In this repo, we inlcude the train and dev datasets of all five topics, the predicted tokens for the masked prompts, and the performance reported in the paper. These results can be used directly for further research.
(1) Data
In the fodler ./data
, we include all data used for our experiments. You can find the data for each topic and each media outlet in the following path:
./data/data_$topic/42/$media_outlet/no_augmentation/1
where $topic should be one of the 5 topics in our paper, and $media_outlet should be one of the 10 media outlets in our paper.
The masked tokens for the chosen topic are kept in the file:
./data/data_$topic/42/all/original/1/en.masked.bigram_outer
The ground-truth data can be found in:
./data/ground-truth
(2) Predicted Token
We keep the predicted token for each topic and media outlets in the following folder:
./log/$model_topic/$target_topic/42/mlm/bigram_outer/no_augmentation/1/json
where $model_topic means the topic we fine-tune the language model, and $target_topic is the topic we predict on. For in-domain experiments, the $model_topic and $target_topic should be the same, and for out-of-domain experiments, the $model_topic and $target_topic are different.
For the item in the file, it will include the unmasked instance, the masked position, the predicted tokens and its probability.

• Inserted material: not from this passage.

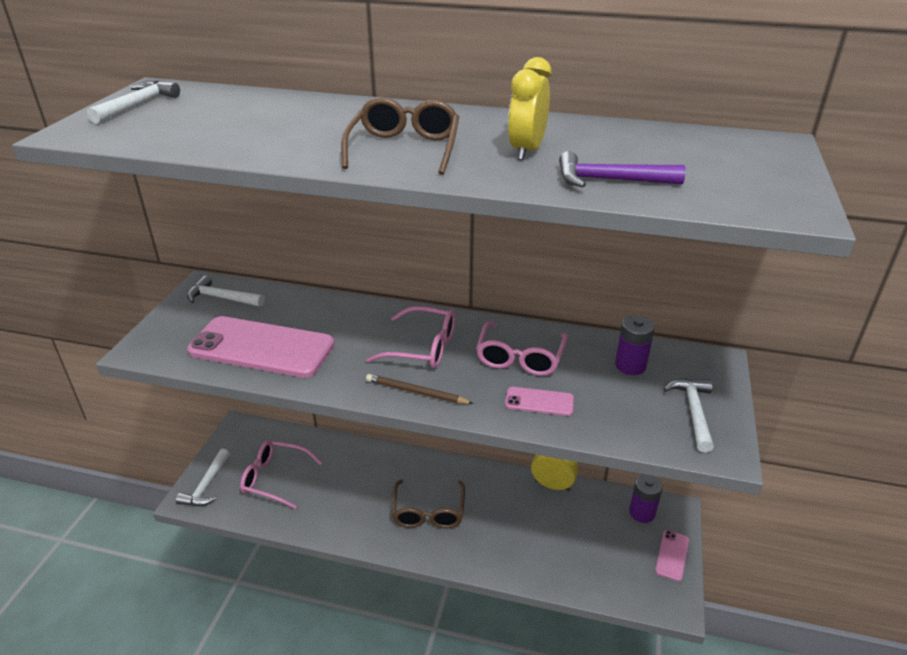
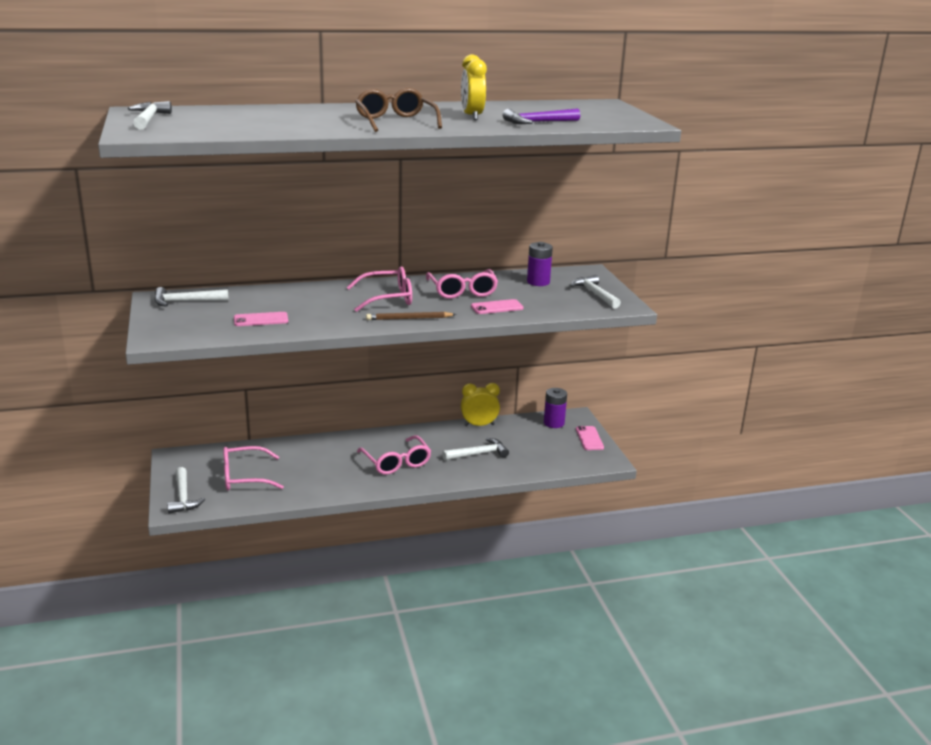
camera: 30 degrees left, 10 degrees down
pink phone [187,316,335,378] -> pink phone [234,312,288,326], size x0.45
brown glasses [392,479,465,529] -> pink glasses [357,435,431,475]
none -> white hammer [442,438,509,461]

(3) Media bias performance
We keep the performance of meida bias in the folder:
./analysis/$model_topic/$target_topic/42/mlm/bigram_outer/
where $model_topic means the topic we fine-tune the language model, and $target_topic is the topic we predict on. In the record
file, we record the performance with different ground-truth.
We also keep the sentence level performance in the file:
./analysis/$model_topic/$target_topic/42/mlm/bigram_outer/no_augmentation/1/correlation/tau/term_sentence_$ground-truth.json
where $ground-truth means the ground-truth dataset.
In stead of using our results, you may aslo run the experiments by yourselves. You might use CUDA_VISIBLE_DEVICES to set proper number of GPUs. Before runing experiemnts, please back the following two folders: ./analysis
and ./log
(1) Requirements
To run our code, please install all the dependency packages by using the following command:
pip install -r requirements.txt
chmod +x ./shell/*
NOTE: Different versions of packages (like pytorch, transformers, etc.) may lead to different results from the paper.
(2) Generate ground truth data
python ./baseline.py
(3) Train language model
Our code is built on transformers and we use its 4.8.2 version. Other versions of transformers might cause unexpected errors.
To fine-tune the language model on each topic, you can run our example code below:
topic=cliamge-change
./shell/tain_lm.sh $topic
where topic can be chosen from climate-change, corporate-tax, drug-policy, gay-marriage, obamacare
(4) Predict token
To predict the masked token on each topic, you can run our example code below:
topic=cliamge-change
./shell/predict_token.sh $topic
where topic can be chosen from climate-change, corporate-tax, drug-policy, gay-marriage, obamacare. The predicted token will be in the ./log
folder.
(5) Analye media bias
To analyze the media bias based on the predicted tokens, you can run our example code below:
./shell/analyze_media_bias.sh
The generated analyze result will be shown in the ./lanalysis
folder